----- Registros de datos -----
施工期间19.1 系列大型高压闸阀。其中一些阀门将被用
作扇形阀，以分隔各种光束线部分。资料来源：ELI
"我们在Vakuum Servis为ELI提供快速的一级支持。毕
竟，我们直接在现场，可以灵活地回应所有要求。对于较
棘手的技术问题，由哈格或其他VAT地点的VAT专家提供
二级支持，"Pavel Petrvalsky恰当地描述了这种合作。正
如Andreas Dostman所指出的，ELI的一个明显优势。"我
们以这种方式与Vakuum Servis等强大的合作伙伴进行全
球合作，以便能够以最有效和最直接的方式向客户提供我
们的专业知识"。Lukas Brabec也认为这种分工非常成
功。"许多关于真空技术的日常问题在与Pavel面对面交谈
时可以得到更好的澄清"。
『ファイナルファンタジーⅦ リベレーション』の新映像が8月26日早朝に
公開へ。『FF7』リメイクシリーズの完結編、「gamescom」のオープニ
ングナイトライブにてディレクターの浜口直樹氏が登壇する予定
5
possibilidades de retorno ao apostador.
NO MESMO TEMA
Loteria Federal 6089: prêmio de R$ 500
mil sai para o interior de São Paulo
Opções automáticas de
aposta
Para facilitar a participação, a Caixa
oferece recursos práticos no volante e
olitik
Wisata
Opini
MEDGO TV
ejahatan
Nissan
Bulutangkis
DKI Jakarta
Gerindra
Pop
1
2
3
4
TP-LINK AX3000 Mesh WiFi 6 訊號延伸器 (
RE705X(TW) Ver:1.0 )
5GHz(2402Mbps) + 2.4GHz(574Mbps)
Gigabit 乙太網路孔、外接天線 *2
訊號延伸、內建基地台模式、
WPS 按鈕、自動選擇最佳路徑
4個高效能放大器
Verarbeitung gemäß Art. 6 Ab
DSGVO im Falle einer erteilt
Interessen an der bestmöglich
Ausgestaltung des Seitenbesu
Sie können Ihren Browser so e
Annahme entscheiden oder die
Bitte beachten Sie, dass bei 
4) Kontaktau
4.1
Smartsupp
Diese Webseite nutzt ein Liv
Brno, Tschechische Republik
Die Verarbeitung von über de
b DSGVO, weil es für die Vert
-----
[Pruébalo]: ¿Puedes transcribir todas las líneas de arriba sin cambiar nada?

[Resultado esperado]:
施工期间19.1 系列大型高压闸阀。其中一些阀门将被用
作扇形阀，以分隔各种光束线部分。资料来源：ELI
"我们在Vakuum Servis为ELI提供快速的一级支持。毕
竟，我们直接在现场，可以灵活地回应所有要求。对于较
棘手的技术问题，由哈格或其他VAT地点的VAT专家提供
二级支持，"Pavel Petrvalsky恰当地描述了这种合作。正
如Andreas Dostman所指出的，ELI的一个明显优势。"我
们以这种方式与Vakuum Servis等强大的合作伙伴进行全
球合作，以便能够以最有效和最直接的方式向客户提供我
们的专业知识"。Lukas Brabec也认为这种分工非常成
功。"许多关于真空技术的日常问题在与Pavel面对面交谈
时可以得到更好的澄清"。
『ファイナルファンタジーⅦ リベレーション』の新映像が8月26日早朝に
公開へ。『FF7』リメイクシリーズの完結編、「gamescom」のオープニ
ングナイトライブにてディレクターの浜口直樹氏が登壇する予定
5
possibilidades de retorno ao apostador.
NO MESMO TEMA
Loteria Federal 6089: prêmio de R$ 500
mil sai para o interior de São Paulo
Opções automáticas de
aposta
Para facilitar a participação, a Caixa
oferece recursos práticos no volante e
olitik
Wisata
Opini
MEDGO TV
ejahatan
Nissan
Bulutangkis
DKI Jakarta
Gerindra
Pop
1
2
3
4
TP-LINK AX3000 Mesh WiFi 6 訊號延伸器 (
RE705X(TW) Ver:1.0 )
5GHz(2402Mbps) + 2.4GHz(574Mbps)
Gigabit 乙太網路孔、外接天線 *2
訊號延伸、內建基地台模式、
WPS 按鈕、自動選擇最佳路徑
4個高效能放大器
Verarbeitung gemäß Art. 6 Ab
DSGVO im Falle einer erteilt
Interessen an der bestmöglich
Ausgestaltung des Seitenbesu
Sie können Ihren Browser so e
Annahme entscheiden oder die
Bitte beachten Sie, dass bei 
4) Kontaktau
4.1
Smartsupp
Diese Webseite nutzt ein Liv
Brno, Tschechische Republik
Die Verarbeitung von über de
b DSGVO, weil es für die Vert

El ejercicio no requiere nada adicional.